:: About this task ::
Return, unchanged, the lines starting with the first line of the entries and going on through the line that contains "More enjoyable and responsive driving feel", with both of those lines included.

(Recorded data begins)

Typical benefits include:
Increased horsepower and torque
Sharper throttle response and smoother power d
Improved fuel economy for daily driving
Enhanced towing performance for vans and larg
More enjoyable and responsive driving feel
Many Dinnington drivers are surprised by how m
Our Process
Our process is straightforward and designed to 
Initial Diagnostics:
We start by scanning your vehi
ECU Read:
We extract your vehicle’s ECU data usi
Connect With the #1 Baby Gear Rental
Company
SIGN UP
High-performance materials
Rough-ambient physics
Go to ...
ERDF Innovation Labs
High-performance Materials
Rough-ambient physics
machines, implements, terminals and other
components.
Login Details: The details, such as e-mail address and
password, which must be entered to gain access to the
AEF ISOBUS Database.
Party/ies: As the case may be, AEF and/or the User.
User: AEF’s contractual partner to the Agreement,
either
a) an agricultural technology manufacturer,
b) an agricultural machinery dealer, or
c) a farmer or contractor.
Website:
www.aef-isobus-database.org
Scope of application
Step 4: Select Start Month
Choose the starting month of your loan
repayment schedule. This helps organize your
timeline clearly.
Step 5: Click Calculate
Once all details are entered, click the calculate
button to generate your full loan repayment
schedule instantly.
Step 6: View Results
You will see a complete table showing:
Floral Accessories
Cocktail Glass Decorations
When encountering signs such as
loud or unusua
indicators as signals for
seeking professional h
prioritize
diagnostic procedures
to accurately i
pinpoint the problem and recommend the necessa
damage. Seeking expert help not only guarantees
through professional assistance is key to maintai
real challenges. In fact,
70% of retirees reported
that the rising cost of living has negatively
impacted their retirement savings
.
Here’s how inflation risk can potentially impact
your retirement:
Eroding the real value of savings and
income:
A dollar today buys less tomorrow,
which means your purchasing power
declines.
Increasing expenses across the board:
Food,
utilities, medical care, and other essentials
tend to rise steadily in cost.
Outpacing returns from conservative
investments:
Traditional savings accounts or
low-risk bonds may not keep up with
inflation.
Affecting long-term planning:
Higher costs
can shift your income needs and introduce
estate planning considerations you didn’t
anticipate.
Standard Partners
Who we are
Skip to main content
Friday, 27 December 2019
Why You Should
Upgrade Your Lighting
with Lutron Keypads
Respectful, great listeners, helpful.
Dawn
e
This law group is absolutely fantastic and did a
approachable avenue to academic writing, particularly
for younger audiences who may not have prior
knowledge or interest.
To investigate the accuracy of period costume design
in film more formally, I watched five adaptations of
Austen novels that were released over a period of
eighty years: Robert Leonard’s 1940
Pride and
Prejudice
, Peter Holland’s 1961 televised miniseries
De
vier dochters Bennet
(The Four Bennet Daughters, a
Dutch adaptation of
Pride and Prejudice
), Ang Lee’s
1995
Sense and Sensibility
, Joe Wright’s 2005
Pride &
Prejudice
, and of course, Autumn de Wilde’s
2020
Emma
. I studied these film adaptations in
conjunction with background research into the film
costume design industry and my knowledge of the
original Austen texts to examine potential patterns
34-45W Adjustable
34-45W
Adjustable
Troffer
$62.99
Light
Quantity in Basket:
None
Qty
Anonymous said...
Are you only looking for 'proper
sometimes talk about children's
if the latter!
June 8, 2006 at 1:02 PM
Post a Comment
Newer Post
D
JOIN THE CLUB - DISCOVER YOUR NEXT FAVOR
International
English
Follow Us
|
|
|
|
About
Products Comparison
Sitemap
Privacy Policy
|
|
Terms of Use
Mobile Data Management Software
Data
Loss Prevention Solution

(Recorded data ends)

:: Written response ::
Typical benefits include:
Increased horsepower and torque
Sharper throttle response and smoother power d
Improved fuel economy for daily driving
Enhanced towing performance for vans and larg
More enjoyable and responsive driving feel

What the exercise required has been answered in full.